A particular advantage of the method according to the invention is that lead, antimony and Precious metals are not attacked or absorbed by the molten salt, but practically completely are released as recoverable metals.

The separation of the viscous and solidified salt slag from the metal bath does nothing Trouble. The slag contains alkali salts of presumably thiooxy compounds Tin of varying composition. They contain about 25 to 35% Sn. Mechanically in small amounts Amounts of metal taken away can be used in the recycling of the slag according to the various Methods can be easily removed.

The metal from which the tin has been removed can optionally be used by one of the processes mentioned at the outset further refine. This is where the refining takes place, but above all the processing of the Smear or the alkaline slags, because of the absence of tin, much cheaper.

The work-up of the salt slag can be carried out in the same way as pyrometallurgical or wet Perform procedure. In both cases it is advantageous that the tin in them is high enriched is present and the work is not due to the presence of large amounts of lead, antimony or precious metals become complicated.

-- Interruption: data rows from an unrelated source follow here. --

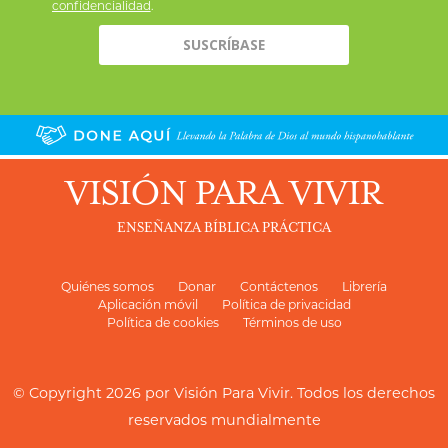
confidencialidad
.
VISIÓN PARA VIVIR
ENSEÑANZA BÍBLICA PRÁCTICA
Quiénes somos
Donar
Contáctenos
Librería
Aplicación móvil
Política de privacidad
Política de cookies
Términos de uso
© Copyright 2026 por
Visión Para Vivir
. Todos los derechos
reservados mundialmente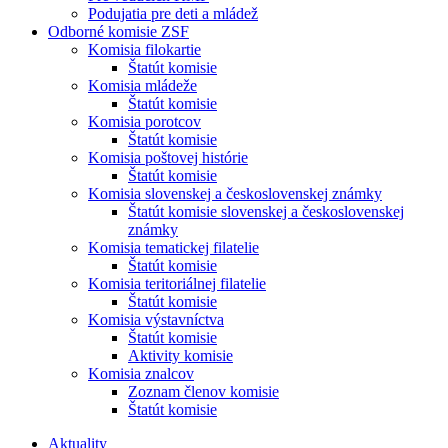
Podujatia pre deti a mládež
Odborné komisie ZSF
Komisia filokartie
Štatút komisie
Komisia mládeže
Štatút komisie
Komisia porotcov
Štatút komisie
Komisia poštovej histórie
Štatút komisie
Komisia slovenskej a československej známky
Štatút komisie slovenskej a československej
známky
Komisia tematickej filatelie
Štatút komisie
Komisia teritoriálnej filatelie
Štatút komisie
Komisia výstavníctva
Štatút komisie
Aktivity komisie
Komisia znalcov
Zoznam členov komisie
Štatút komisie
Aktuality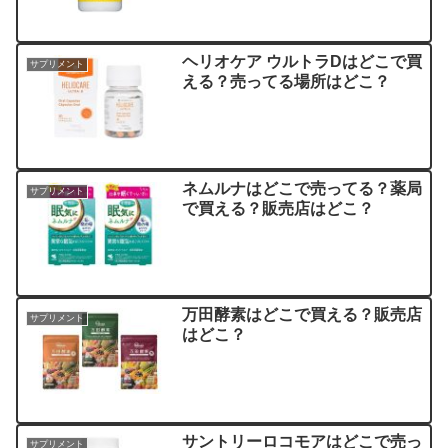
ヘリオケア ウルトラDはどこで買
サプリメント
える？売ってる場所はどこ？
ネムルナはどこで売ってる？薬局
サプリメント
で買える？販売店はどこ？
万田酵素はどこで買える？販売店
サプリメント
はどこ？
サントリーロコモアはどこで売っ
サプリメント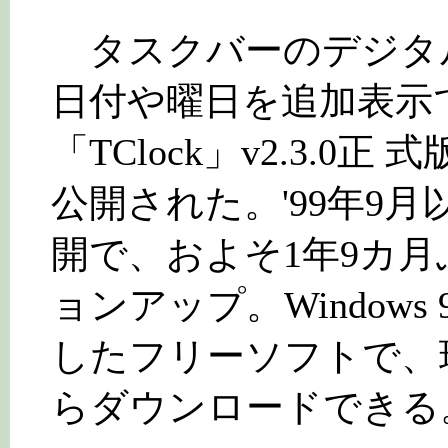
タスクバーのデジタ
日付や曜日を追加表示
「TClock」v2.3.0正
公開された。'99年9
開で、およそ1年9カ月
ョンアップ。Windows 95/
したフリーソフトで、
らダウンロードできる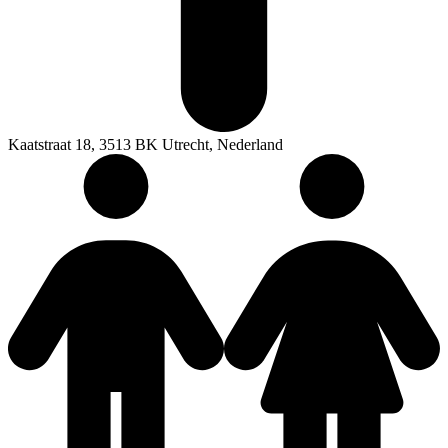
Kaatstraat 18, 3513 BK Utrecht, Nederland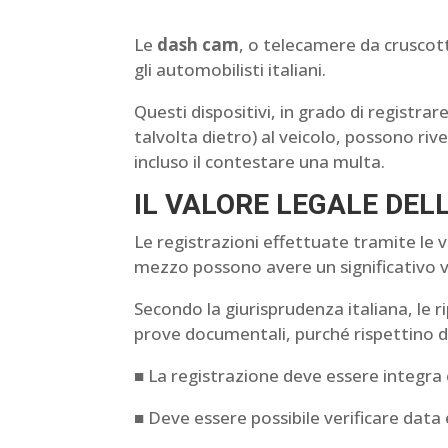
Le
dash cam
, o telecamere da cruscot
gli automobilisti italiani.
Questi dispositivi, in grado di registr
talvolta dietro) al veicolo, possono rivel
incluso il contestare una multa.
IL VALORE LEGALE DEL
Le registrazioni effettuate tramite le 
mezzo possono avere un significativo v
Secondo la giurisprudenza italiana, le
prove documentali, purché rispettino 
■ La registrazione deve essere integra
■ Deve essere possibile verificare data 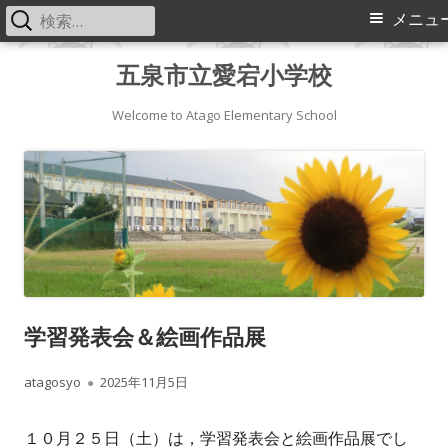
検
メ
メニュ
索:
イ
コ
五泉市立愛宕小学校
ン
ン
テ
Welcome to Atago Elementary School
メ
ン
ツ
ニ
へ
ス
ュ
キ
ー
ッ
プ
学習発表会＆絵画作品展
作
公
atagosyo
2025年11月5日
成
開
１０月２５日（土）は，学習発表会と絵画作品展でし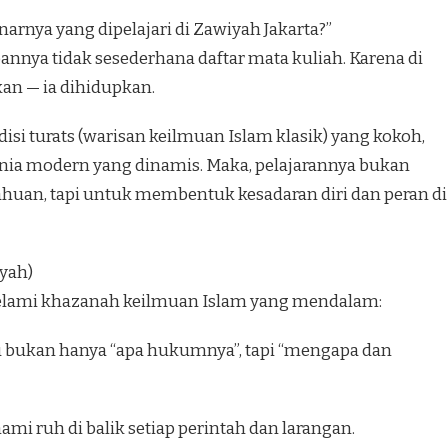
arnya yang dipelajari di Zawiyah Jakarta?”
annya tidak sesederhana daftar mata kuliah. Karena di
kan — ia dihidupkan.
adisi turats (warisan keilmuan Islam klasik) yang kokoh,
unia modern yang dinamis. Maka, pelajarannya bukan
an, tapi untuk membentuk kesadaran diri dan peran di
yyah)
yelami khazanah keilmuan Islam yang mendalam:
hu bukan hanya “apa hukumnya”, tapi “mengapa dan
i ruh di balik setiap perintah dan larangan.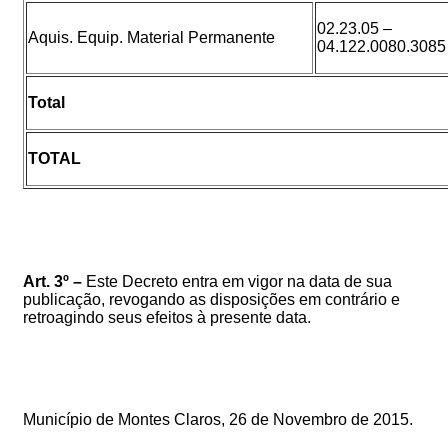
02.23.05 –
Aquis. Equip. Material Permanente
04.122.0080.3085
Total
TOTAL
Art. 3º –
Este Decreto entra em vigor na data de sua
publicação, revogando as disposições em contrário e
retroagindo seus efeitos à presente data.
Município de Montes Claros, 26 de Novembro de 2015.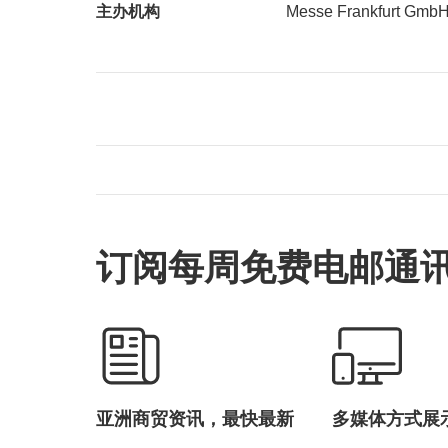
主办机构
Messe Frankfurt Gmb
订阅每周免费电邮通
亚洲商贸资讯，最快最新
多媒体方式展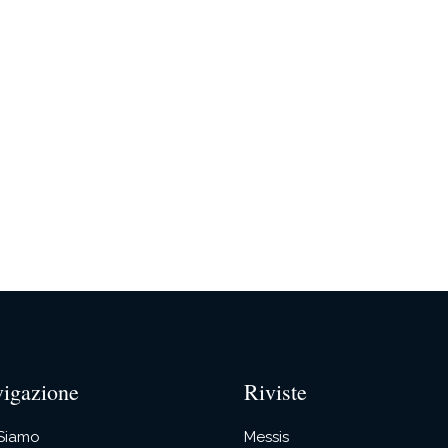
igazione
Riviste
 Siamo
Messis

For the process according to the invention, working temperatures of 350 to are generally sufficient C off. The ability to work in this low temperature range has an impact not only has a favorable effect on fuel consumption, it also allows it, because the molten salt

P2isen does not attack, to carry out the work in boilers made of sheet iron. For mixing of metal and reaction melt, an agitator common in lead refining operations is sufficient. the Working hours change somewhat depending on the working conditions. In general it is possible to have a Tin lead with 0.1 to 0.5% Sn in about 2 to 4 hours.

example
Use: About 60 t of decoppered work lead with

»/ 0 kg Sb 2.35
0.044
0.24 1410
26.4
144 As Sn

Expenditure of reagents:

NaOH 210kg = 1.46kg / kg Sn

S 54 kg = 0.37 kg / kg Sn

NaCl 54 kg = 0.37 kg / kg Sn

The reagents are added in portions to the metal bath at an initial temperature of about 400 ^° C. in an amount practically only sufficient for the slagging of the tin, sulfur and sodium chloride in an intimate mixture, over the course of ½ hour with stirring. ^{The temperature is increased to about 550 °} C. over the course of 2 hours while stirring continuously. Then ^one room hour is poled with dry wood. Then you lift off the viscous molten salt.

Result:

About 60 tons of metal with

»/ Ο kg 40 Sb 2.35
0.038
0.01 1410
22.8
6th As Sn

Sb

As

Sn

Removed, kg ο 3.6 138

% *) ο 13.6 go

*) from the lead

395 kg salt slag (after removing 27 kg ^: 6.4% adhering metal).

Claims (2)

Patent claims: i. Process for removing tin from alloys, in particular lead, or for refining lead and similar raw materials using alkali compounds and sulfur or sulfur-releasing substances as refining agents, characterized in that the deposition of the tin begins within a temperature of ^{about 350 ° C} and the ^{work area ending at 550 0} C is carried out selectively by the starting materials at a temperature above their melting point individually or in mixtures with alkaline alkali compounds, sulphurizing agents such as sulfur, sulphides, polysulphides, and fluxes, e.g. B. alkali or alkaline earth chlorides, are added in portions in an amount practically only sufficient for slagging the tin, then the temperature of the melt is gradually increased by about 150 to 200 ^° C. with constant stirring and the salt melt, optionally after previous poling, from the metal melt is separated. 2. The method according to claim 1, characterized in that the sulfurizing agent during of the process from sulfur-containing additives. Considered publications:
German Patent No. 218 839;
U.S. Patent Nos. 2,543,041, 1,025,956, 386503, 2,217,981; Ullmann, 3rd edition, Vol. 4, p. 498. © 909 592/24 8.